Chopin ne jouait que rarement pour tout le monde. Hormis quelques concerts de début en 1831, dans lesquels il se fit entendre à Vienne et à Munich, il n’en donna que peu à Paris et à Londres. « Je ne suis point propre à donner des concerts, disait-il à quelqu’un de ses amis; la foule m’intimide; je me sens asphyxié par ces haleines précipitées, paralysé par les regards curieux ; mais toi, tu y es destiné, car, quand tu ne gagnes pas ton public, tu l’assommes[1]. » Inutile de nommer ce confident; le lecteur a deviné Liszt. Un glorieux tire profit de tout, et louer le prochain lui devient occasion d’affirmer sa propre supériorité. « Chopin savait qu’il n’agissait pas sur la multitude ; » Liszt, au contraire, ne sait que trop quelle est sa puissance en pareil cas, et quand il vous parle ainsi, en l’exagérant, de la faiblesse de Chopin, il vous semble le voir mirer sa force dans cette faiblesse ; vous diriez le géant Goliath caressant de son souffle un roseau, a Sa santé lui faisait souffrir des crises dangereuses ; elle ne lui eût pas permis de se faire connaître dans toutes les cours de toutes les capitales de l’Europe, de Lisbonne à Saint-Pétersbourg, en s’arrêtant aux villes d’université et aux cités manufacturières, comme un de ses amis, dont le nom monosyllabique apercu un jour sur les affiches des murs de Teschen par l’impératrice de Russie la fit sourire et s’écrier : « Comment ! une si grande réputation dans un si petit endroit ! » Non, vraiment on ne se dit point à soi-même ces choses-là, même sous couleur d’oraison funèbre à la mémoire d’un tendre ami. Le nom « monosyllabique » est surtout une chinoiserie qui vaut de l’or, et vous demeurez stupéfait devant cette impératrice ne voulant pas croire qu’une aussi petite ville puisse contenir un seul jour tant d’illustration.
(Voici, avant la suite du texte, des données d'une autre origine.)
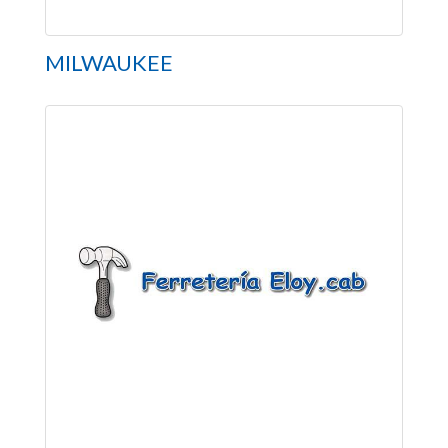
MILWAUKEE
C’est Paganini qui, le premier, ouvrit cette ère toute moderne où la personnalité d’un virtuose et sa légende agissent sur le public plus encore que le talent, si extraordinaire qu’il soit. On se souvient de ce qui se racontait alors : histoires d’enlèvemens, de maîtresses assassinées, de procès criminels, de longues années passées dans un cachot en compagnie de son seul violon, dont les cordes s’étaient toutes rompues, une excepté, la quatrième, sur laquelle il avait coniposé ces variations qui ravissaient d’extase l’uni-

  1. Ce « Tu l’assommes » est à double sens et contient peut-être plus d’ironie qu’il n’en a l’air. Car, il faut bien aussi réfléchir aux petites animosités de profession et ne pas croire que tout fût « argent comptant » entre ces deux compères toujours si prompts à se canoniser devant le public, sans que le diable y perdît rien.